Discord Connectivity Issues (March 2017)
Discord · Discord
On March 20, 2017, Discord experienced significant connectivity issues affecting a large portion of its users. The incident began at 11:38 PDT when an internal “presence” service server disconnected. This triggered a “thundering herd” of reconnection attempts from “sessions” service nodes, leading to memory exhaustion and crashes in these nodes. Service was mostly recovered by 13:56 PDT, but a recurrence of the presence service disconnection at 14:52 PDT caused further issues, with full resolution achieved by 16:54 PDT.
The root cause of the initial disconnection was identified as CPU soft lockups on a single presence server. These lockups stalled the machine’s network stack for extended periods. A bug in the presence cluster’s handling of lost nodes exacerbated the problem, causing the cluster to split-brain instead of properly isolating the faulty node.
The failure of the presence node caused millions of Erlang processes within the sessions service to attempt reconnection simultaneously, overwhelming the remaining presence servers. The sessions service, designed to buffer messages for clients during brief disconnections, saw its in-memory buffers quickly fill up for approximately one-third of all connected users whose connections stalled due to the dependency on the presence service.

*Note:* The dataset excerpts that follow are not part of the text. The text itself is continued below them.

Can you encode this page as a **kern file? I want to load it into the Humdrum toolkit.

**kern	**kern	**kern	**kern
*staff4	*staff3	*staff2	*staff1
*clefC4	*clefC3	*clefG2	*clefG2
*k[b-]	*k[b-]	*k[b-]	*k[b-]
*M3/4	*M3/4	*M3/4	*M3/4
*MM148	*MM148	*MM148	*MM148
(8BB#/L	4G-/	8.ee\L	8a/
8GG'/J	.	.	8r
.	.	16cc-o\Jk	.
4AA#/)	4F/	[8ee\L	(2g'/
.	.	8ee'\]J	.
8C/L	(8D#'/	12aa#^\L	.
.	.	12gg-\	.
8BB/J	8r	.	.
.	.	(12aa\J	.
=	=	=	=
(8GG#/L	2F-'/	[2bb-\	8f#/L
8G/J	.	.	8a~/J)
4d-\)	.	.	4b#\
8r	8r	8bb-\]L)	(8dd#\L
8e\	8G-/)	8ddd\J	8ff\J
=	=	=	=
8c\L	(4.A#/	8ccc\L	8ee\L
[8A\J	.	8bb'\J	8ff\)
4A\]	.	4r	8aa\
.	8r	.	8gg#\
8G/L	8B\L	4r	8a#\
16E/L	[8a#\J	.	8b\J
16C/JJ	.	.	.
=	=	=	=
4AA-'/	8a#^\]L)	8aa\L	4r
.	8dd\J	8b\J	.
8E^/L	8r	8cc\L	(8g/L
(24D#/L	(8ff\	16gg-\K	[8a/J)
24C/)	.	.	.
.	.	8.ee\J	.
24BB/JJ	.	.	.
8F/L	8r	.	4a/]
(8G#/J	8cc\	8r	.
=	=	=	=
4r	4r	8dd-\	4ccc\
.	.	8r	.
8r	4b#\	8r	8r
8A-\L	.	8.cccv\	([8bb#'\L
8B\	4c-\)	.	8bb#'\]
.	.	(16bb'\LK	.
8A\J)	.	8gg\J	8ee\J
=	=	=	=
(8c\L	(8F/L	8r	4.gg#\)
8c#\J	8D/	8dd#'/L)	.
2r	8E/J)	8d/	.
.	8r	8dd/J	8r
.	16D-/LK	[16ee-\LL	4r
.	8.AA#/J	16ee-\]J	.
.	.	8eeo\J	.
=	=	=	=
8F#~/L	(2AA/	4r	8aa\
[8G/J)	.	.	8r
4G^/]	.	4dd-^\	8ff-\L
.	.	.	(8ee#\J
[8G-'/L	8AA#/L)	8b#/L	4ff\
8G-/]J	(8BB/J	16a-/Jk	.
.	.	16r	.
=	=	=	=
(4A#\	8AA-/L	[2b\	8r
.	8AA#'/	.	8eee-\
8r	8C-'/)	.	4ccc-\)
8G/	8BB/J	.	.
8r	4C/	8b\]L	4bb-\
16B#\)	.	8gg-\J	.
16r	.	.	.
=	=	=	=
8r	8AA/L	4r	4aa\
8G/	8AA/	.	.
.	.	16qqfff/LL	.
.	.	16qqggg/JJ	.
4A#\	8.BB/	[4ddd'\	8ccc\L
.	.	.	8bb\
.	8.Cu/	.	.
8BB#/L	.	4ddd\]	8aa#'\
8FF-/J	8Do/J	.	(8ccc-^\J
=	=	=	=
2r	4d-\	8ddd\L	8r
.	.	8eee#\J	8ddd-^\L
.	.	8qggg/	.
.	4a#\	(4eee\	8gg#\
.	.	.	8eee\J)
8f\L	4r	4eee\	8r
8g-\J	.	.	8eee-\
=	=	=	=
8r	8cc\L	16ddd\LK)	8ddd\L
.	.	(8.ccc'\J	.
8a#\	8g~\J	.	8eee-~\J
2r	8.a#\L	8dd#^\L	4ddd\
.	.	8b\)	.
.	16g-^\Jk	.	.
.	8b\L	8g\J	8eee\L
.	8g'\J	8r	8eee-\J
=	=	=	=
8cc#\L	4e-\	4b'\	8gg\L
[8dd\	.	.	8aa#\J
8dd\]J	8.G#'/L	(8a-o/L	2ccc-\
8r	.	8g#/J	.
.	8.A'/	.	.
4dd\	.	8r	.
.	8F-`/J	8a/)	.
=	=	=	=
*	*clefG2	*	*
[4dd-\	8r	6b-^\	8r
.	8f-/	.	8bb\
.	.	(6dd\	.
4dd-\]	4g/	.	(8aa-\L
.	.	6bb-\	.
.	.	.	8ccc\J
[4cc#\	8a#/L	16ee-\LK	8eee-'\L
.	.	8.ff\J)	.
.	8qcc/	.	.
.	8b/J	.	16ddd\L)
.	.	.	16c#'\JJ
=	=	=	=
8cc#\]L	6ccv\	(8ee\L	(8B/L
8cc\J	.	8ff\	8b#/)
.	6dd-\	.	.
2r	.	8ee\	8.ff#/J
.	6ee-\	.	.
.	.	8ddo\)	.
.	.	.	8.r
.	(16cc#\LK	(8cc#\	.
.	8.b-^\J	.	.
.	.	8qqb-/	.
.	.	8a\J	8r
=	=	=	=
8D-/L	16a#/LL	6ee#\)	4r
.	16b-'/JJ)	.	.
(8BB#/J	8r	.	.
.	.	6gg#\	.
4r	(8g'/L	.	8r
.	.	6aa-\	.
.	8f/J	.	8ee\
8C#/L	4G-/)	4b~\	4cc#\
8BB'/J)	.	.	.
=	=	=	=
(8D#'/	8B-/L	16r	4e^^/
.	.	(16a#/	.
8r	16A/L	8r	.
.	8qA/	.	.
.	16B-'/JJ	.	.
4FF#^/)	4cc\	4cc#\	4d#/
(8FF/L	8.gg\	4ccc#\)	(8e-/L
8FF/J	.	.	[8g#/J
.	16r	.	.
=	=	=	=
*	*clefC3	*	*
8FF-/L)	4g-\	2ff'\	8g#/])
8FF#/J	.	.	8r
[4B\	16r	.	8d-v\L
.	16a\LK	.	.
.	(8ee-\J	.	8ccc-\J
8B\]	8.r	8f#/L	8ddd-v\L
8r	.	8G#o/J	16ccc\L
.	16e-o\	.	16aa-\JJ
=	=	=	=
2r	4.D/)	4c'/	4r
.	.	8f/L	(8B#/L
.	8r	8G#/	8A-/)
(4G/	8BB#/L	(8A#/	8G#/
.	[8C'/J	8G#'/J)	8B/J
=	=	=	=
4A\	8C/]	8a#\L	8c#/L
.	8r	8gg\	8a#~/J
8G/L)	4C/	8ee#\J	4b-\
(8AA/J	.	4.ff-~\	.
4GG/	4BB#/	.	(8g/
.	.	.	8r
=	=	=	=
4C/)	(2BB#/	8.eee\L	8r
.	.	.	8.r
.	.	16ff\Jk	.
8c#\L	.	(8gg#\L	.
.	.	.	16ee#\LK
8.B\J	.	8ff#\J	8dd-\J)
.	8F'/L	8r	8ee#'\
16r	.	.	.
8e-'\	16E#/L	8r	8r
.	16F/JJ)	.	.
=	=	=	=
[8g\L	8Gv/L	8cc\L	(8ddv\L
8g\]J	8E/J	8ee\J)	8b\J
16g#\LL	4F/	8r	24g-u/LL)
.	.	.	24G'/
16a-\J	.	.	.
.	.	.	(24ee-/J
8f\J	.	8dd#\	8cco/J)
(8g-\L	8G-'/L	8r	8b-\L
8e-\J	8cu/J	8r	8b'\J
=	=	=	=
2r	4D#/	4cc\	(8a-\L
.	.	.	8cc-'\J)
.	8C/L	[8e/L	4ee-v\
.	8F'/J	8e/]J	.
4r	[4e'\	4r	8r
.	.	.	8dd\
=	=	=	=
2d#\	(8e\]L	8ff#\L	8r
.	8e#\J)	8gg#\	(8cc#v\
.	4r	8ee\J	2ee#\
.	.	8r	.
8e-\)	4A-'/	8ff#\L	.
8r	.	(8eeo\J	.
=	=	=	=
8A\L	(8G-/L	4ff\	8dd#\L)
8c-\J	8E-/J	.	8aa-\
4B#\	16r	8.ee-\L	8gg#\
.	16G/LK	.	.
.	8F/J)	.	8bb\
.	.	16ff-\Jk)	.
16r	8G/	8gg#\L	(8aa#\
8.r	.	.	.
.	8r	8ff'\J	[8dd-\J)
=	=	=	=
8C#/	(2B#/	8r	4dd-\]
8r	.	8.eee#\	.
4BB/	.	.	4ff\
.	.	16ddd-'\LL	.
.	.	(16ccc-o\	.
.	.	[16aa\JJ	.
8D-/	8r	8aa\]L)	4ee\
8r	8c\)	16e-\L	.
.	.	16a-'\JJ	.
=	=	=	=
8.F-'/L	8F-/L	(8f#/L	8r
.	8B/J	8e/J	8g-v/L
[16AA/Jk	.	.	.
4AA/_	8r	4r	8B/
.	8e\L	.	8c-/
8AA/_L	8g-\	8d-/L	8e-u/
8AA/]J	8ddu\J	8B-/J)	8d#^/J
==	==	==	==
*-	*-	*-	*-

This memory exhaustion led to the sessions servers crashing.
During the incident, approximately one-third of all connected Discord users experienced stalled connections, leading to significant service degradation. Users were unable to send messages, and direct messages were not delivered to recipients at certain times. Engineers had to globally disable message sending multiple times to shed load and facilitate recovery efforts.
Discord engineers implemented several remediations. They rolled out upgrades to the presence server to fix the split-brain bug and other planned improvements. A hard limit was added to the number of in-flight connections from the sessions cluster to the presence server, along with a fast-fail mechanism to prevent future cascading failures. Discord is also actively collaborating with Google Cloud Platform’s hypervisor team to investigate and resolve the underlying CPU soft lockup issue.